Le Seigneur des Animaux : Le Retour du Baston
Par aboulahab, C.D.J.M., 30/5/2011
Un Tyran pour les gouverner tous,
Un Tyran pour les trouver.
Un Tyran pour les amener tous,
Et dans les ténèbres les lier,
Au Pays du Zen-Môkh-Äl où l'ignoble est Roi.
Dans une contrée lointaine, au-delà des rivières et derrière les montagnes, vivaient les Grand Hommes du Sud sous le joug d'un tyran terrible et rusé. Ses ancêtres avaient bâti leur Empire grâce à la magie maléfique du Zen-Môkh-Äl qui procurait à l'Empereur le pouvoir de maîtriser et de Commander tous les animaux du pays. Ceux-ci se nourrissaient à sa main, qu'ils ne manquaient pas de lécher en signe de soumission. En contrepartie, ils protégeaient le tyran contre les Grands Hommes du Sud : les chiens mordaient, les renards planifiaient et les meutes de loups pillaient en prétendant lever l'impôt. Une fois par an, les animaux renouvelaient leur soumission dans des cérémonies solennelles et médiévales, où la verticalité est un crime de lèse-majesté : La bénédiction qu'ils reçoivent est proportionnelle à l’élasticité de leur colonne vertébrale.
A l'origine, ces animaux furent nés humains, mais ils ont fait le choix spontané de se mettre une laisse autour du cou, se défaire de leur dignité, contre un soupçon de pouvoir et une poignée d'argent. D'autres sont tombés encore plus bas, en défendant l'Empereur et ses animaux sans aucune forme de rémunération.
Cette lignée de dictateurs, mi-[o]dieux mi-tyrans, avait réussi à transformer, patiemment, méthodiquement, ce magnifique pays en un (putain de) bordel à ciel ouvert. Leurs seules ambitions étaient la survie de leur couronne et l'expansion de leur fortune. Pendant ce temps, dans les montagnes, les Hommes du Sud mourraient de froid, la misère habitait la rue, et les chiens enragés mordaient ceux qui osaient se lever contre l'injustice impériale.
Un de ces jours mélancoliques d'hiver, un murmure de soulèvement, surgissant de partout et de nulle part, assourdissait le Zen-Môkh-Äl et menaçait sa survie. Le murmure était tel que, si l'on faisait taire une bouche, des dizaines d'autres s'ouvraient, criant désormais leur mécontentement. Surpris, pris de panique, le Makhzen est tombé de déni, prétendant que la Main Invisible de l'Ennemi (une espèce de créature mythologique, ubique, vivant derrière le désert ou après les mers) les guide et les oriente. Il ne pouvait pas faire appel aux gorilles armés pour abattre les Hommes, comme il a toujours fait.

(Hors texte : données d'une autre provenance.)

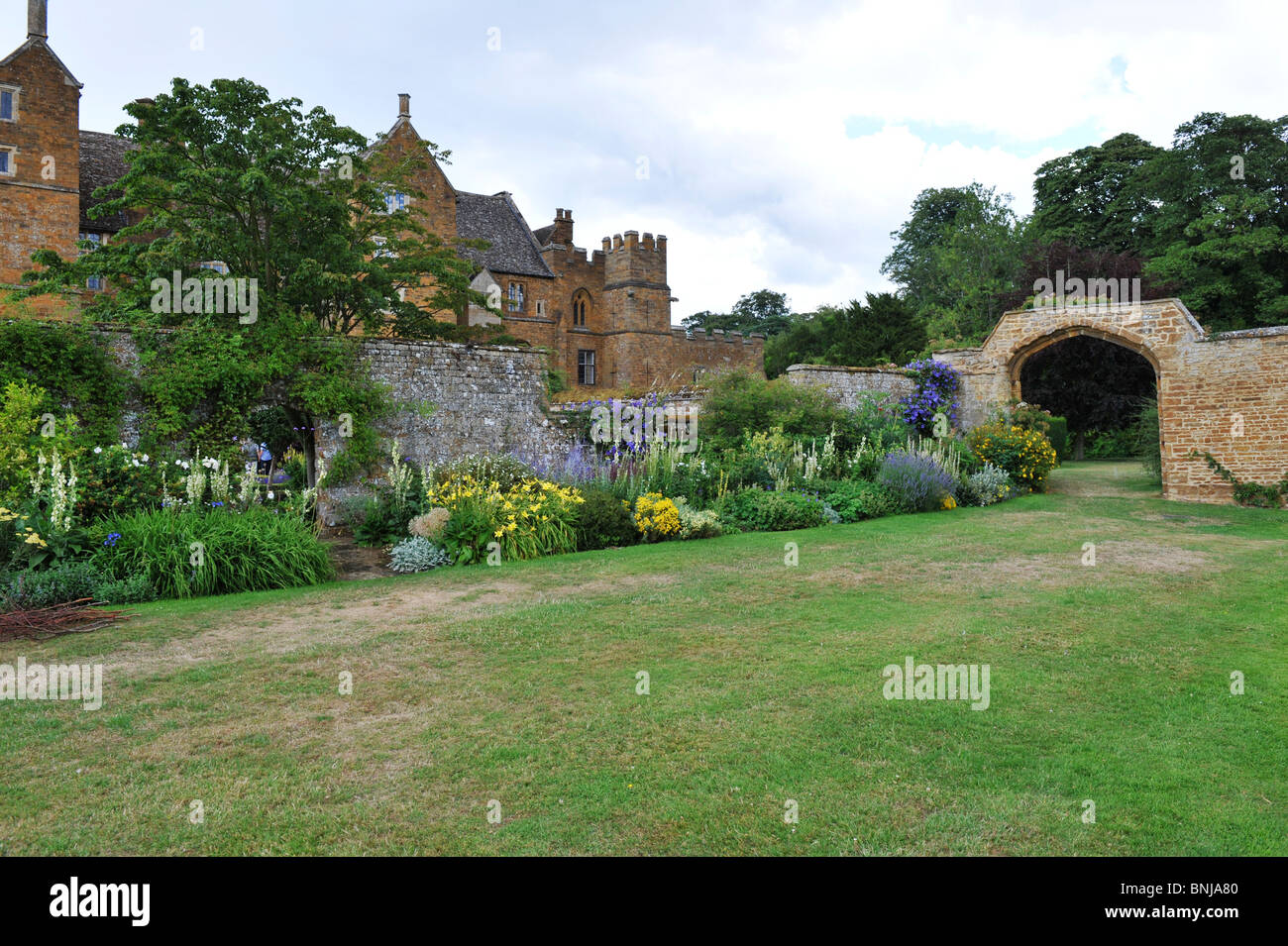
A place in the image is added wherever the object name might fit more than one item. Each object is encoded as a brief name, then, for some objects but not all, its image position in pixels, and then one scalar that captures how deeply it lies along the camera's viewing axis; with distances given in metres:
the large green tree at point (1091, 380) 28.53
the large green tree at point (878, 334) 29.16
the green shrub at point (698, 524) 12.44
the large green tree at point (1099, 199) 37.06
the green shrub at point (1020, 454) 18.34
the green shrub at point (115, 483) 9.21
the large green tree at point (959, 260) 35.66
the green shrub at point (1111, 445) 32.09
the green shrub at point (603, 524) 11.82
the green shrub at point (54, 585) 7.45
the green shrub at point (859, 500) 14.34
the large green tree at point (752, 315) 77.00
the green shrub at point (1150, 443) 19.80
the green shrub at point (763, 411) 16.31
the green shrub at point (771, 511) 13.32
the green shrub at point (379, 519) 11.13
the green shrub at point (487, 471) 12.34
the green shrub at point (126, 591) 7.99
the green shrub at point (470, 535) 10.59
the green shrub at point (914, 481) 15.13
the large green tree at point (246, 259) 11.23
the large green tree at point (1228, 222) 29.66
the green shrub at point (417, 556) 10.17
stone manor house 27.78
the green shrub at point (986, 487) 16.55
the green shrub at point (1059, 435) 26.23
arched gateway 15.95
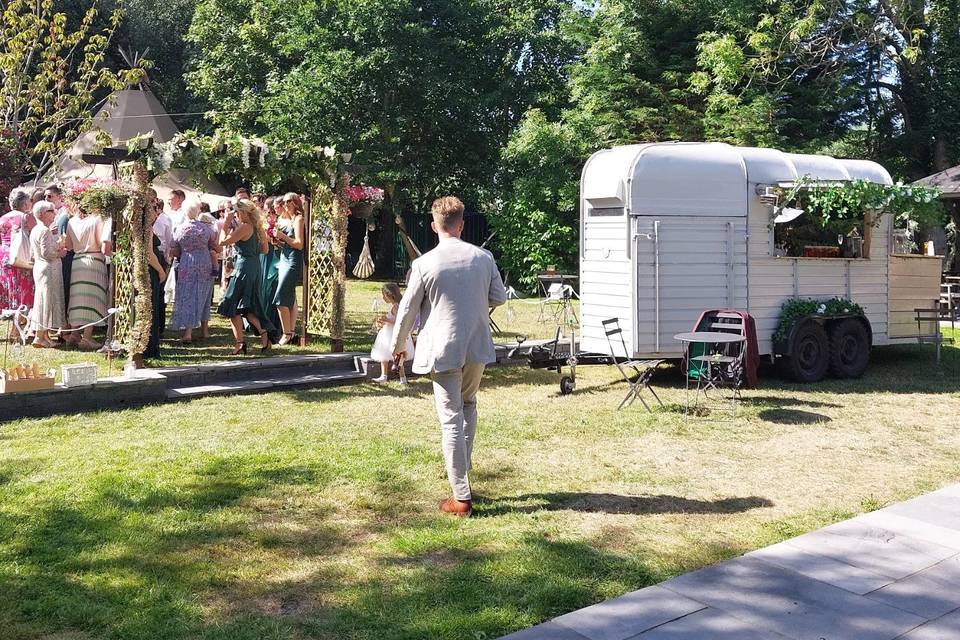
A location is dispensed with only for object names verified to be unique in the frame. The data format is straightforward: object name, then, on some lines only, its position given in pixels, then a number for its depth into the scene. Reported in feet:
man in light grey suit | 16.31
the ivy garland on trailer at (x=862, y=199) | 31.78
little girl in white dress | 30.04
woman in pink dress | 34.68
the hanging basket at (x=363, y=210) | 38.41
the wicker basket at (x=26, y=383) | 24.06
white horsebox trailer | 30.12
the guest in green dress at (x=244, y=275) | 32.78
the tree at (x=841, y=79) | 54.54
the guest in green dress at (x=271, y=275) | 35.50
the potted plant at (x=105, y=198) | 30.30
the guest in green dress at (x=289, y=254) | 34.88
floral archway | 29.63
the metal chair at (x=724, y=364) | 28.02
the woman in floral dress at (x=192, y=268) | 35.24
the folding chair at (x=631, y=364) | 27.17
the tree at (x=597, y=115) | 66.33
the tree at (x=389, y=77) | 74.38
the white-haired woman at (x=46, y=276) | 32.58
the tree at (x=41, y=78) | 36.78
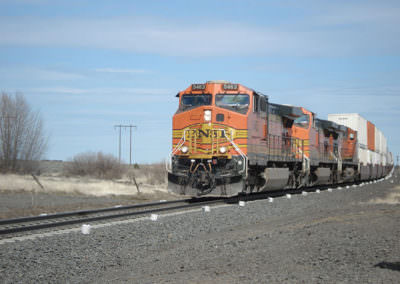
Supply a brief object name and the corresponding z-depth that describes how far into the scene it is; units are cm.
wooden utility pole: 5948
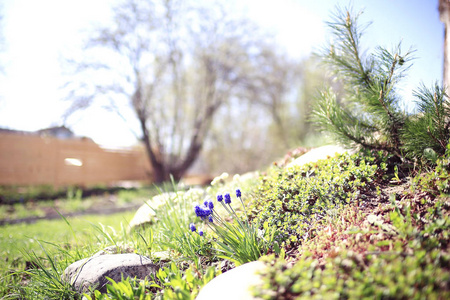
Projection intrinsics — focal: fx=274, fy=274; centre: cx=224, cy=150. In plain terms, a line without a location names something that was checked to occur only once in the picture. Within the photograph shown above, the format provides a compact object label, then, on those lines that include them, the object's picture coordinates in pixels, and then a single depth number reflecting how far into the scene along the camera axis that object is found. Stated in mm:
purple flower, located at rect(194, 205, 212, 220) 2080
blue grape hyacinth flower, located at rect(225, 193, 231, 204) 2111
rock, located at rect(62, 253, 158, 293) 2113
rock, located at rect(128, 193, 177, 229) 3679
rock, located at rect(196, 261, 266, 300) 1507
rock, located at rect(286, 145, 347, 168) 3213
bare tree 10461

Ses jours étaient désormais comptés, Une lueur d'espoir brillait au fond du tunnel.
Mais les renards, les têtes pensantes de cet empire, ne tardèrent pas à trouver un plan diabolique pour mettre fin à cette rébellion. Ils prétendirent vouloir changer, sincèrement, tout en demandant un délai, une grâce, le temps de s'organiser et de se réformer. Un pacte implicite aurait été établi, selon lequel les Hommes voudraient bien garder à leur tête le Seigneur des Animaux, si celui-ci promettait de repartager ses pouvoirs illimités. Ils lui offraient ainsi une issue honorable et la sauvegarde de ses titres et sa fortune.
Certains des grands Hommes du Sud, un peu bêtes et peut-être naïfs, accordèrent au Tyran la présomption de bonne foi. Il en est ainsi de ceux qui refusent de lire l'Histoire : ne savaient-ils pas que Zen-Môkh-Äl avait déjà trahi leurs ancêtres, qu'il avait même vendu le pays aux étrangers ?
Soudain, probablement rameutés par leur Seigneur, les animaux retrouvèrent leurs instincts primaires, et organisèrent une battue policière pour se venger de ceux-là même qui voulaient racheter leur liberté avec leur propre sang. Ils furent terribles et sanguinaires, mus par une rage et une haine profondes contre les Hommes demeurés libres et dignes. Certains hommes, mi-soumis, mi-cons, et entièrement ridicules, ont soutenu et chanté à la gloire de ces fauves dans un spectacle abject et navrant.
Un jour, le Seigneur comprendra qu’il est impossible, par définition, de gouverner des Hommes sans leur consentement. Il sera peut-être trop tard pour lui.